We recognize the importance of transparently outlining both strengths and limitations. Therefore, in our revised manuscript, we will provide a detailed discussion on trade-offs, explicitly highlighting specific challenging scenarios and comparative strengths to ensure a balanced and thorough assessment of our contributions relative to existing methods.

最终决定

On this work, the authors introduce LoRAShop, a training-free method that can be used to generate and edit multi-concept images. To do so, the authors first observe that they can design a disentangled mask extraction technique that can be used to localize the influence of each subject that needs to be personalized, using LoRA technique in diffusion models.
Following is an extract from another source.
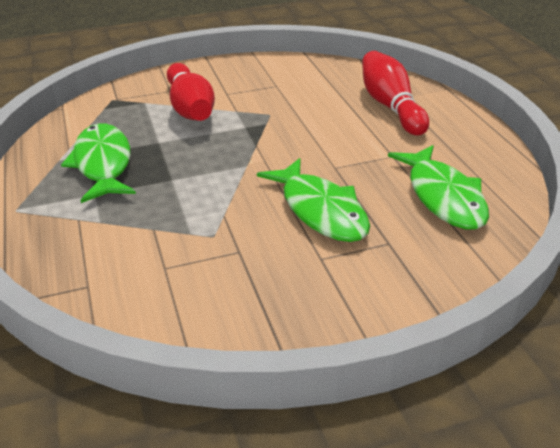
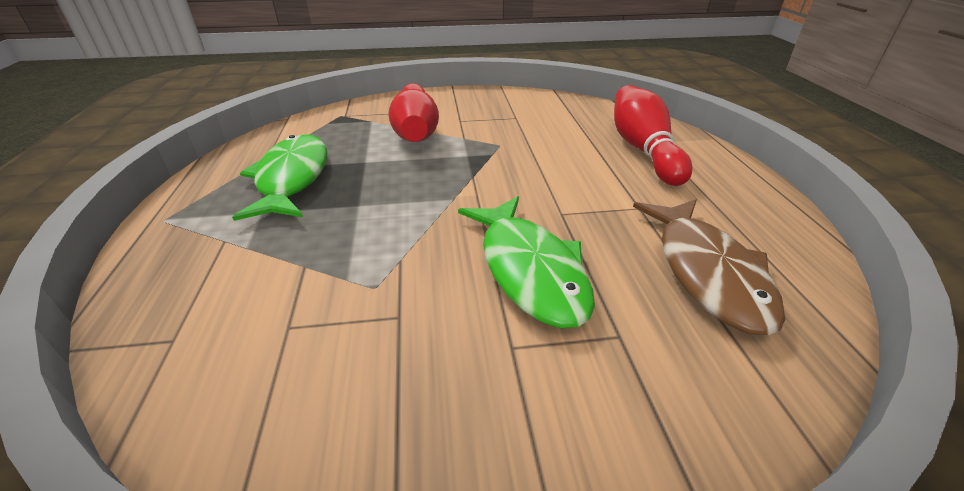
camera: 10 degrees right, 0 degrees up
(443, 196) = (707, 272): green fish -> brown fish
This way the authors show how their method can be used to blend multiple concepts in a controlled manner in the diffusion latent. The authors show a bunch of good results both qualitatively and qualitatively to back their claims.

Originally, the reviewers scored the paper 3x Borderline Accept and 1x Borderline Reject. Two of the reviewers asked the authors to further discuss the performance on difficult multi-subject tasks such as where subjects overlap in the same region of the target image. The authors properly address this in the rebuttal (showing experimental results), and had partially addressed this in the original paper. Reviewer 7KJw asks for more extensive results in generalizability, identity metrics and memory performance which was properly addressed. In general, the other weaknesses found were relatively small and properly addressed, except using the method with other diffusion models instead of Flux which the authors could not properly address. Nevertheless, that is a minor issue.
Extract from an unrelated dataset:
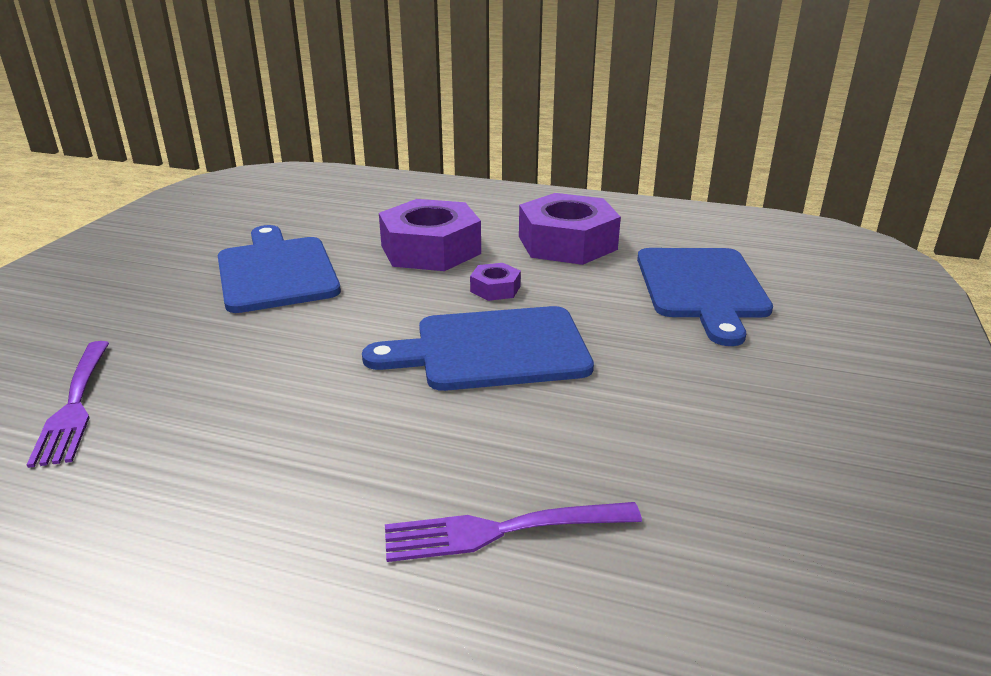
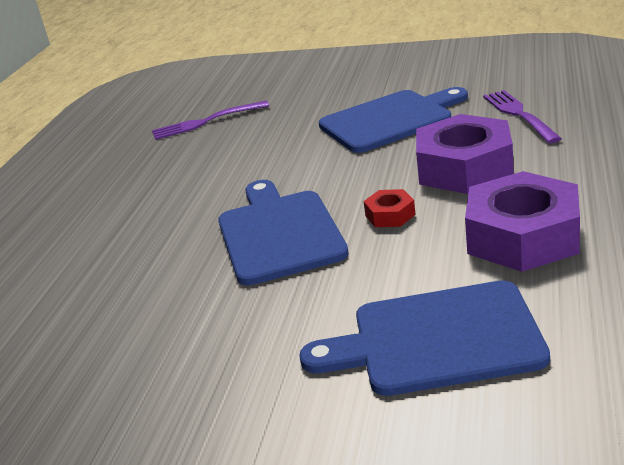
camera: 90 degrees right, 0 degrees up
(495, 289) = (390, 215): purple nut -> red nut
(502, 530) = (70, 273): purple fork -> purple fork (519, 114)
During the authors-reviewers stage, all three positive reviewers increased the score from Borderline Accept to Accept, explicitly mentioning that their concerns have been addressed and thus are happy to raise the score. Reviewer o5bb did not respond to the authors despite the authors and the AC trying multiple times to engage with them. However, after the exchange period, they also increased the score from Borderline Accept to Accept, saying that the authors have addressed their main concerns. Considering that the reviewer was the most senior reviewer, and considering the perfect consensus between the reviewers, there is not any remaining big issue for the authors to address that would block their publication.

To summarize, the AC and the reviewers like the following aspects of the paper:

  • The problem the authors address is interesting and well-executed.

  • There is sufficient novelty on the paper.

  • The paper is well-written.

  • The experimental results, be them qualitative and quantitative are very good.

I would urge the authors to use parts of the rebuttal to improve the paper for the camera-ready version. Congratulations to the authors for a very good paper!